Они смеялись, и было видно, что это не просто флирт, не просто шаловливые развлечения от скуки. Они нравятся друг другу, между ними близость.
Они были готовы продолжать свою бесконечную любовную игру, но дверь кабинета отворилась, и выглянул Клокотов
– Вера, еще нам чайку с профессором! – Увидев Хлопьянова, он воскликнул: – Что ты здесь сидишь? Заходи! – И Хлопьянов, покинув приемную, вошел в кабинет.
Там уже был человек. Поднялся навстречу Хлопьянову, с легким поклоном, стройный, в ладном костюме, кружевной рубахе, с галстуком-бабочкой.
– Профессор Кириевский – один из лучших юристов Москвы, и это счастье, что он защищает нас на процессе!
– Считаю за честь, – сказал профессор все с тем же поклоном. – Защищать вашу русскую газету – мой долг патриота и христианина.
– Профессор делает это блестяще! – сказал Клокотов. – И при этом, совершенно бесплатно! Но, честно сказать, у нас и денег-то нет платить гонорары юристам!
– Это мой долг! – повторил профессор.
Клокотов двигался по кабинету среди знакомых Хлопьянову красных и имперских флагов, икон и звезд, казацких сабель и осколков взорвавшихся мин, знаков и символов оппозиционных движений и партий, митингующих на площадях городов, воюющих в Абхазии и Приднестровье.
– Все стоит «наружка»! – Клокотов выглянул из окна на улицу и тут же отошел, словно боялся удара. – С утра стоят, все наши разговоры подслушивают!
Хлопьянов, вслед за Клокотовым, выглянул на внутренний двор, где было тенисто, и в тени тополей стояли красные «Жигули», виднелись едва различимые пассажиры, тонко, как лучик, поблескивали хлыстики антенны, один на крыше, другой на багажнике.
– Ты разведчик. Скажи, кто это может быть? – спросил у Хлопьянова Клокотов, оттесняя его от окна. – Утром, едва я приехал, они появились. И так несколько дней подряд.

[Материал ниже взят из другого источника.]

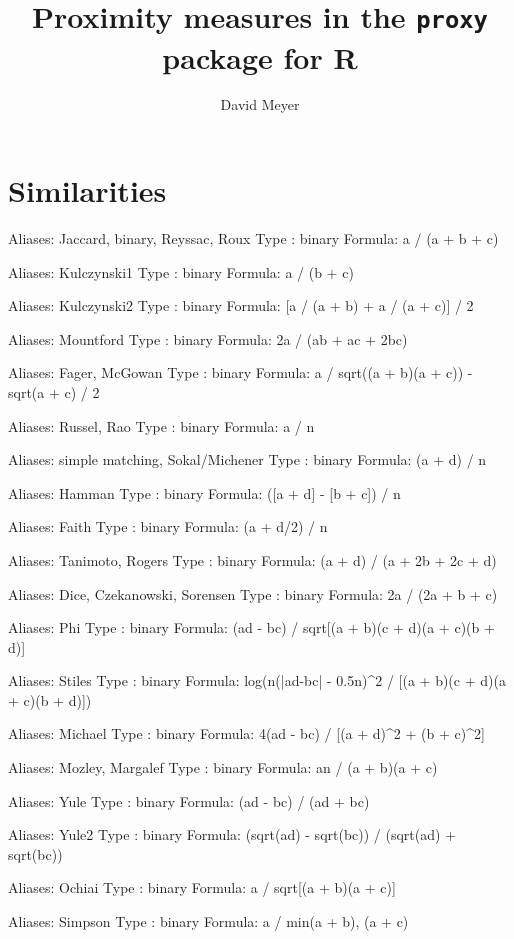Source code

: \documentclass{article}
\title{Proximity measures in the \texttt{proxy} package for {\sf R}}
\author{David Meyer}
\begin{document}

\maketitle
\section{Similarities}
\begin{Schunk}
\begin{Soutput}
Aliases: Jaccard, binary, Reyssac, Roux
Type   : binary
Formula: a / (a + b + c)

Aliases: Kulczynski1
Type   : binary
Formula: a / (b + c)

Aliases: Kulczynski2
Type   : binary
Formula: [a / (a + b) + a / (a + c)] / 2

Aliases: Mountford
Type   : binary
Formula: 2a / (ab + ac + 2bc)

Aliases: Fager, McGowan
Type   : binary
Formula: a / sqrt((a + b)(a + c)) - sqrt(a + c) / 2

Aliases: Russel, Rao
Type   : binary
Formula: a / n

Aliases: simple matching, Sokal/Michener
Type   : binary
Formula: (a + d) / n

Aliases: Hamman
Type   : binary
Formula: ([a + d] - [b + c]) / n

Aliases: Faith
Type   : binary
Formula: (a + d/2) / n

Aliases: Tanimoto, Rogers
Type   : binary
Formula: (a + d) / (a + 2b + 2c + d)

Aliases: Dice, Czekanowski, Sorensen
Type   : binary
Formula: 2a / (2a + b + c)

Aliases: Phi
Type   : binary
Formula: (ad - bc) / sqrt[(a + b)(c + d)(a + c)(b + d)]

Aliases: Stiles
Type   : binary
Formula: log(n(|ad-bc| - 0.5n)^2 / [(a + b)(c + d)(a + c)(b + d)])

Aliases: Michael
Type   : binary
Formula: 4(ad - bc) / [(a + d)^2 + (b + c)^2]

Aliases: Mozley, Margalef
Type   : binary
Formula: an / (a + b)(a + c)

Aliases: Yule
Type   : binary
Formula: (ad - bc) / (ad + bc)

Aliases: Yule2
Type   : binary
Formula: (sqrt(ad) - sqrt(bc)) / (sqrt(ad) + sqrt(bc))

Aliases: Ochiai
Type   : binary
Formula: a / sqrt[(a + b)(a + c)]

Aliases: Simpson
Type   : binary
Formula: a / min{(a + b), (a + c)}


\end{Soutput}
\end{Schunk}
\end{document}
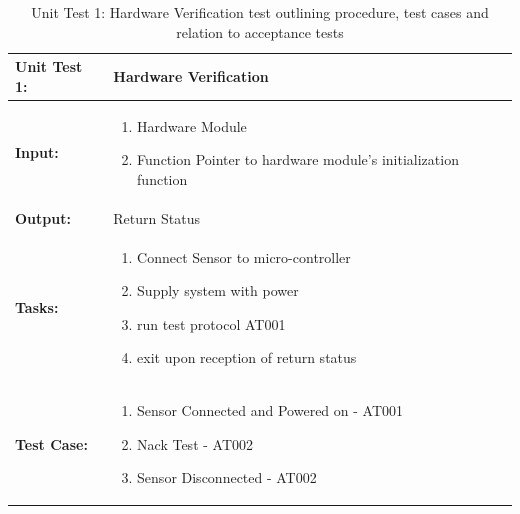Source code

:\begin{table}[H]
    \centering
    \caption{Unit Test 1: Hardware Verification  test outlining procedure, test cases and relation to acceptance tests}
    \begin{tabular}{|m{}|m{}|}
    \hline
       \textbf{Unit Test 1: }  &  Hardware Verification \\
       \hline
        \textbf{Input: } &  \begin{enumerate}
            \vspace{1mm}
            \item Hardware Module
            \item Function Pointer to hardware module's initialization function
        \end{enumerate}\\
        \hline
        \textbf{Output: } & Return Status\\
        \hline
        \textbf{Tasks: } & \begin{enumerate}
        \vspace{1mm}
            \item Connect Sensor to micro-controller 
            \item Supply system with power
            \item run test protocol AT001
            \item exit upon reception of return status
        \end{enumerate}\\
        \hline
        \textbf{Test Case: } & \begin{enumerate}
            \vspace{1mm}
            \item Sensor Connected and Powered on - AT001
            \item Nack Test - AT002
            \item Sensor Disconnected - AT002
        \end{enumerate}\\
        \hline

    \end{tabular}

    \label{tab:UT001}
\end{table}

Хлопьянов не удивился, увидев машину. Она и должна была здесь стоять, машина подслушивания с частными номерами, с двумя антеннами, одна из которых, приемо-передающая, принадлежала радиотелефону, а другая, приемная, торчащая из багажника, была элементом подслушивающей системы. В кабинете Клокотова, среди знамен и эмблем, пепельниц и светильников находился крохотный, тайно поставленный передатчик. Его слабые сигналы, модулированные речью, принимались снаружи машиной подслушивания, записывались на магнитофонную ленту. Хлопьянов был убежден – такие машины ходили и за ним по пятам, записывали его разговоры. Клокотов, его визитеры, проходившие в кабинете встречи, застольные споры, братские тосты и выкрики, слова, произносимые шепотом, становились достоянием следивших за ним спецслужб.